I have happy memories of my days at the Bell School. Some of the highlights during the term were Spell Downs, Arithmetic Drills and Contests, Geography games, and History Quizzes on Fridays after last recess. We also looked forward to school programs in the fall of the year, the Christmas programs in December, and the big annual picnic at the close of the term.

I attended Waukon High School and took normal training in preparation to teach at a rural school.

I taught my three first terms in a rural school in Glenwood Township, Winneshiek County. I have happy memories of teaching these three terms in this school. The first term I received forty-five dollars a month. The second year I received sixty dollars a month. The third term I received sixty-five dollars a month. We were paid for nine months each year. I did my own janitor work. I paid three dollars and fifty cents a week for room and board at a farm house close to school. This was Monday through Friday.

In the fall of 1936 I married Chester Hill and became a homemaker and mother of two children. I could not continue to teach because a married lady would not be given a contract. So I stayed home and raised my children until they entered the upper grades in school, then I decided to renew my teaching certificate and continue my career.

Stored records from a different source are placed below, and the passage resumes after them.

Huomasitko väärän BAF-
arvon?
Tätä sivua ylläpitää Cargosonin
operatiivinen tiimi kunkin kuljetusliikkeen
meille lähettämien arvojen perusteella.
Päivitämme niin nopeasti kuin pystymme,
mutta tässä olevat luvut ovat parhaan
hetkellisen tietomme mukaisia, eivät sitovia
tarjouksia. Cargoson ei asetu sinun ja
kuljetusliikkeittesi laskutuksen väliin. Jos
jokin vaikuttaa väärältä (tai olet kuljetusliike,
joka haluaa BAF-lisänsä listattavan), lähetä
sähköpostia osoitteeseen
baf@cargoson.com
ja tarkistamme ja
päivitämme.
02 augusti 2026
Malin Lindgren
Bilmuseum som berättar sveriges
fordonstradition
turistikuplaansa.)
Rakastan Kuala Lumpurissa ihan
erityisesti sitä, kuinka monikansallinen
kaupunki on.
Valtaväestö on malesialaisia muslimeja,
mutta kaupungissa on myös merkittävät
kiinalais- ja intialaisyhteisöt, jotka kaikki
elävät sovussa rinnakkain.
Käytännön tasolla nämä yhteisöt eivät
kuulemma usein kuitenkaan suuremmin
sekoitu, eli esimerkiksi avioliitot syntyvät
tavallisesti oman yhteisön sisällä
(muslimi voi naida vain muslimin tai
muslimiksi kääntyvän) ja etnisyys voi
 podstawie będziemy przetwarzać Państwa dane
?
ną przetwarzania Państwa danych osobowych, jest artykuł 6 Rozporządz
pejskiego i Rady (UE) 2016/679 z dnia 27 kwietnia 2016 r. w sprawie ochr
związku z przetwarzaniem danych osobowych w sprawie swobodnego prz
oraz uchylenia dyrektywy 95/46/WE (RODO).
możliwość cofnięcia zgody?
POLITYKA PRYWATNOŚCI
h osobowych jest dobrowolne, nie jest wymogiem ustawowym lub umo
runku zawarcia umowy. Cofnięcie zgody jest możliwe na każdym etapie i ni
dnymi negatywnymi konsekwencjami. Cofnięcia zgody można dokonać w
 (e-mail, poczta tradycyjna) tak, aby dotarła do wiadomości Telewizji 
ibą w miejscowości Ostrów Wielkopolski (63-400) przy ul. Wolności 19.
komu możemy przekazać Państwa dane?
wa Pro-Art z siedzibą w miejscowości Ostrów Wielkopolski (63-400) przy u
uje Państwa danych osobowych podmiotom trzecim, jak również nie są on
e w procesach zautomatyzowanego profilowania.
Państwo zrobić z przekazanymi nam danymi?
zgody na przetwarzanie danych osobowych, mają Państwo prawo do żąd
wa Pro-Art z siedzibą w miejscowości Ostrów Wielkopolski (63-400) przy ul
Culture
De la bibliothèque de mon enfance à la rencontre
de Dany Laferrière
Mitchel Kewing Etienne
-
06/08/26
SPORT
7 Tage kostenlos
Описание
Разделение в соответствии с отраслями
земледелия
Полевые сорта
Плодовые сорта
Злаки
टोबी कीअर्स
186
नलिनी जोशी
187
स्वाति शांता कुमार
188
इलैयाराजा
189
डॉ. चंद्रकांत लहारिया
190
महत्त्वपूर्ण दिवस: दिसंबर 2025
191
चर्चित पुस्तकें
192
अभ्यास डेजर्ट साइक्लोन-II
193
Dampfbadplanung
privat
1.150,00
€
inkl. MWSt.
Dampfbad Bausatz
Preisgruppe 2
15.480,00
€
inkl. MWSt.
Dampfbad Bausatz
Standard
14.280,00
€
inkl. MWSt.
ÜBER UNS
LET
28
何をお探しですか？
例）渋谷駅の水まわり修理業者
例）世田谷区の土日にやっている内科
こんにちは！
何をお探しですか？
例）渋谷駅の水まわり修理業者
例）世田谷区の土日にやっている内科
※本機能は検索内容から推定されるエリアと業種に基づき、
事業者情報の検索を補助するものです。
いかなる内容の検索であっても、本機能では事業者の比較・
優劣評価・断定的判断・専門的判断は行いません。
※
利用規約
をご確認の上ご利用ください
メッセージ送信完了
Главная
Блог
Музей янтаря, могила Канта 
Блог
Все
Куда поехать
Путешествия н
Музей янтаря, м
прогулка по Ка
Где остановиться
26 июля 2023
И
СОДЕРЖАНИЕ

There was a shortage of teachers now and they hired married ones.

I attended Luther College and also took correspondence courses from State Teachers College, and went back to teaching in 1952. Again I enjoyed working with children, so very much and am so grateful for the opportunity I had to work with and help them.

From 1952 through 1960 I taught eight terms in Frankville, No. 7 located in Winneshiek County. This was a one room rural school with an oil burner for heat. There was no basement. At the entrance we had a large room which served as a cloak room, and provided a place for wraps, boots, and rubbers. It provided a place for the water cooler, wash basins and towel racks. Water was carried by bucket from a nearby farm.

I was paid three hundred dollars a month for nine months or twenty seven hundred dollars for the last term I taught. I was very happy in this environment and surroundings. I felt I was well reimbursed for my work.

A typical school day opened with the raising of the flag, as the pupils gave the pledge of allegiance. Then "Good Morning" greetings to all and a short prayer asking for guidance in all our work and play, for this day and also through our learning experiences so that we will all become good citizens, in our homes, schools, state, and country.

The forenoon schedule consisted of Reading, Math, and Spelling. In the afternoon we worked with lighter subjects that consisted of English, Arts, and Social Studies. Friday afternoons were for catch up, or makeup work, and drills. After last recess on Friday we had Art, Music and cleanup.

Our school organized a very active Mother’s Club with the first meeting at the very beginning of the term. New textbooks, new methods and curriculum were introduced. At other meetings we had classes with pupil participation. Also on the agenda were discussions of programs, picnics, and at some meetings educational films were shown.

These meetings brought teacher, pupil, and parents very close together. They solved many problems and misunderstandings. Parent participation was 100%. Two mothers hosted a lunch. We met on Friday from 2:30 to 4:00 pm. We averaged six meetings a term. All parents, pupils, and I, as a teacher, looked forward to these meetings.

In a rural school we were like one big happy family helping each other and working together. Older pupils assisting younger ones if they had time. Thus much individual help was given where needed. My two children attended Decorah Public Schools and they received an excellent education. But, I feel that much togetherness of the neighborhood, and working together and helping each other is now lacking in the community with the closing of the rural schools.